■ **WHAT YOU NEED TO DO**
1. In the text on registration expenses and indemnification, whom will the Company reimburse for the Designated Counsel's reasonable fees and disbursements in the case of an Exchange Offer Registration Statement?
2. Continue the text on registration expenses and indemnification, picking up after its final sentence.

■ **SOURCE TEXT**
= = =
5. REGISTRATION EXPENSES. The Company shall bear all expenses incurred in
connection with the performance of its obligations under Sections 2, 3 and 4
hereof, whether or not the Shelf Registration Statement is filed or becomes
effective, and shall bear or reimburse the Holders of the Securities covered
by the Shelf Registration Statement for the reasonable fees and disbursements
of the Designated Counsel, if any, and, in the case of any Exchange Offer
Registration Statement, will reimburse the Initial Purchasers for the
reasonable fees and disbursements of the Designated Counsel, if any, acting
in connection therewith.
6. INDEMNIFICATION AND CONTRIBUTION. (a) In connection with any
Registration Statement, the Company agrees to indemnify and hold harmless
each Holder of securities covered thereby (including each Initial Purchaser
and, with respect to any Prospectus delivery as contemplated in Section 4(h)
hereof, each Exchanging Dealer), and each person, if any, who controls any
such Holder within the meaning of either the Act or the Exchange Act (each
Holder and such controlling persons are referred to collectively as the
"Indemnified Parties") from and against any and all losses, claims, damages
or liabilities, joint or several, or any actions in respect thereof
(including but not limited to, any losses claims, damages, liabilities or
actions relating to purchases and sales of the Securities) to which each
Indemnified Party becomes subject under the Act, the Exchange Act or
otherwise, insofar as such losses, claims, damages or liabilities (or actions
in respect thereof) arise out of or are based upon any untrue statement or
alleged untrue statement of a material fact contained in the Registration
Statement as originally filed or in any amendment thereof, or in any
preliminary Prospectus or Prospectus, or in any amendment thereof or
supplement thereto, or arise out of or are based upon the omission or alleged
omission to state therein a material fact required to be stated therein or
necessary to make the statements therein not misleading, and subject to
subsection (c), reimburse, as incurred, the Indemnified Parties for any legal
or other expenses reasonably incurred by them in connection with
investigating or defending any such loss, claim, damage, liability or action
in respect thereof; PROVIDED, HOWEVER, that (i) the Company will not be
liable in any such case to the extent that such loss, claim, damage or
liability arises out of or is based upon (x) the use of any prospectus in
violation of the last sentence of Section 4(k), or (y) any such untrue
statement or alleged untrue statement or omission or alleged omission made in
the Shelf Registration Statement or prospectus or in any amendment or
supplement thereto or in any preliminary prospectus relating to the Shelf
Registration in reliance upon and in conformity with
13
written information pertaining to such Holder and furnished to the Company by
or on behalf of such Holder specifically for inclusion therein and (ii) with
respect to any untrue statement or omission or alleged untrue statement or
omission made in any preliminary prospectus relating to the Registration
Statement, the indemnity agreement contained in this subsection (a) shall not
inure to the benefit of any Holder from whom the person asserting any such
losses, claims, damages or liabilities purchased the Securities concerned, to
the extent that a prospectus relating to such Securities was required to be
delivered by such Holder under the Securities Act in connection with such
purchase and any such loss, claim, damage or liability of such Holder results
from the fact that there was not sent or given to such person, at or prior to
the written confirmation of the sale of such Securities to such person, a
copy of the final prospectus if the Company had previously furnished copies
thereof in sufficient quantity to such Holder; PROVIDED FURTHER, HOWEVER,
that this indemnity agreement will be in addition to any liability which the
Company may otherwise have to such Indemnified Party.
= = =
■ **DATA EXTRACTS**
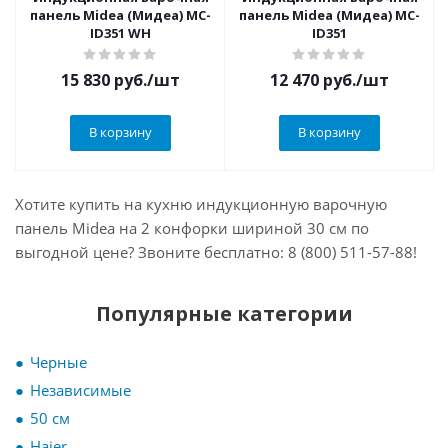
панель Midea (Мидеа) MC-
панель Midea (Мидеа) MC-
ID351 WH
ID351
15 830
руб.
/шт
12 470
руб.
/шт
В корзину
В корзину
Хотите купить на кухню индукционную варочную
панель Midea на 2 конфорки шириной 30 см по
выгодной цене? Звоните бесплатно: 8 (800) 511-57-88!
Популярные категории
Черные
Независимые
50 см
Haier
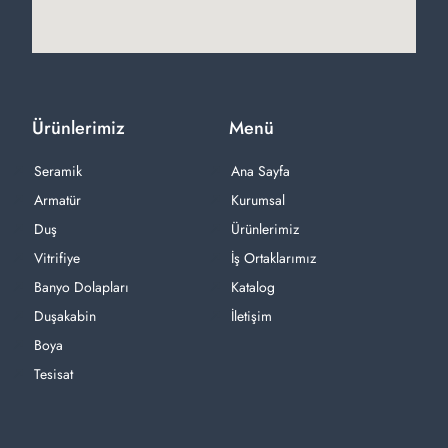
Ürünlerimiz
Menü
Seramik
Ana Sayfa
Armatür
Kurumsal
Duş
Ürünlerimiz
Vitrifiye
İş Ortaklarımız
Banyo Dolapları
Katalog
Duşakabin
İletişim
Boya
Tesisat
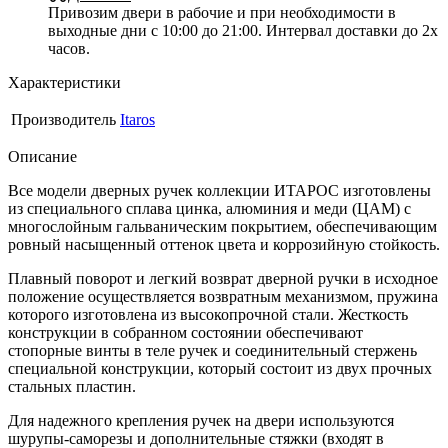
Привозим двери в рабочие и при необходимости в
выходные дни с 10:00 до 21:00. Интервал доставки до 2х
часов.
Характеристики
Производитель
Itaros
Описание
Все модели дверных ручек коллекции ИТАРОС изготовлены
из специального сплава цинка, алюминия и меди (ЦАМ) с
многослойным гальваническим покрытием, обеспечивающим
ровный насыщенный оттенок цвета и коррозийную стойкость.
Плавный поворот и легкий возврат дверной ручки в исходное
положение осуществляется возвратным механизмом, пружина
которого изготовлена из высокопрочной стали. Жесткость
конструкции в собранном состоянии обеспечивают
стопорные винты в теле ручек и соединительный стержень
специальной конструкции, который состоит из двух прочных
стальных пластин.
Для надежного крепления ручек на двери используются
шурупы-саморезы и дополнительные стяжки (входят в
= = =
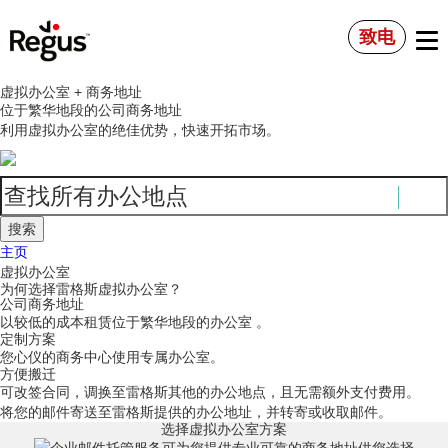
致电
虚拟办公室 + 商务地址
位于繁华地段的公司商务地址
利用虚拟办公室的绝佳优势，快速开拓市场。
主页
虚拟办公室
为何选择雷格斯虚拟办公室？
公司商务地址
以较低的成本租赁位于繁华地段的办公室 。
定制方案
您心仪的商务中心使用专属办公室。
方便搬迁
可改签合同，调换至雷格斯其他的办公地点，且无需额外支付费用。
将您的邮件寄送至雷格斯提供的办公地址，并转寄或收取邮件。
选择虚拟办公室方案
= = =
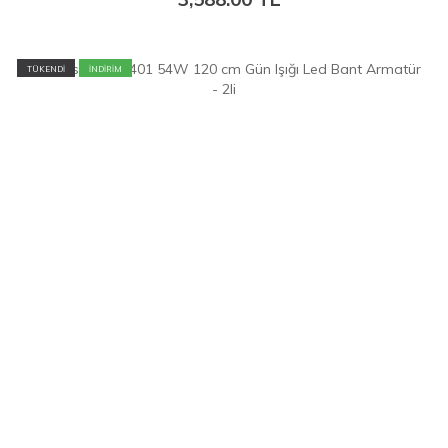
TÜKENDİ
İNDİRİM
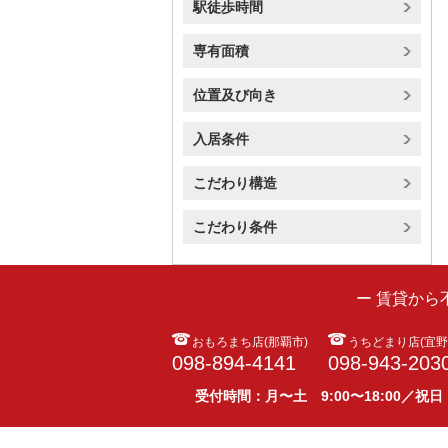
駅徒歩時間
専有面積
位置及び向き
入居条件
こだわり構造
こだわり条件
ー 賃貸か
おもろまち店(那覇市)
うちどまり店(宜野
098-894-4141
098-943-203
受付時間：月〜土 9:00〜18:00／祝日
= = =
■ **SOLVED PROBLEMS**
1. The Initial Purchasers.

2.
(b) Each Holder of Securities covered by a Shelf Registration Statement
severally and not jointly, will indemnify and hold harmless the Company and
each person who controls the Company within the meaning of either the Act or
the Exchange Act to the same extent as the foregoing indemnity from the
Company to each such Holder, but only with reference to written information
relating to such Holder furnished to the Company by or on behalf of such
Holder specifically for inclusion in the documents referred to in the
foregoing indemnity. This indemnity agreement will be in addition to any
liability which any such Holder may otherwise have.
(c) Promptly after receipt by an indemnified party under this Section
6 of notice of the commencement of any action or proceeding (including a
governmental investigation), such indemnified party will, if a claim in
respect thereof is to be made against the indemnifying party under this
Section 6, notify the indemnifying party in writing of the commencement
thereof; but the failure so to notify the indemnifying party will not,
in any event, relieve the indemnifying party from any obligations to any
indemnified party other than the indemnification obligation provided in
subsections (a) or (b) above. In case any such action is brought
against any indemnified party, and it notifies the indemnifying party of
the commencement thereof, the indemnifying party will be entitled to
participate therein and, to the extent that it may wish, jointly with
any other indemnifying party similarly notified, to assume the defense
thereof, with counsel reasonably satisfactory to such indemnified party
(who shall not, except with the consent of the indemnified party, be
counsel to the indemnifying party if the representation of both such
parties by the same counsel would constitute a conflict of interest),
and after notice from the indemnifying party to such indemnified party
of its election so to assume the defense thereof the indemnifying party
will not be liable to such indemnified party under this Section 6 for
any legal or other expenses, other than reasonable costs of
investigation, subsequently incurred by such indemnified party in
connection with the defense thereof. No indemnifying party shall,
without the prior written consent of the indemnified party, effect any
settlement of any pending or threatened action in respect of which any
indemnified party is or could have been a party and indemnity could have
been sought hereunder by such indemnified party unless
14
such settlement includes an unconditional release of such indemnified party
from all liability on any claims that are the subject matter of such action.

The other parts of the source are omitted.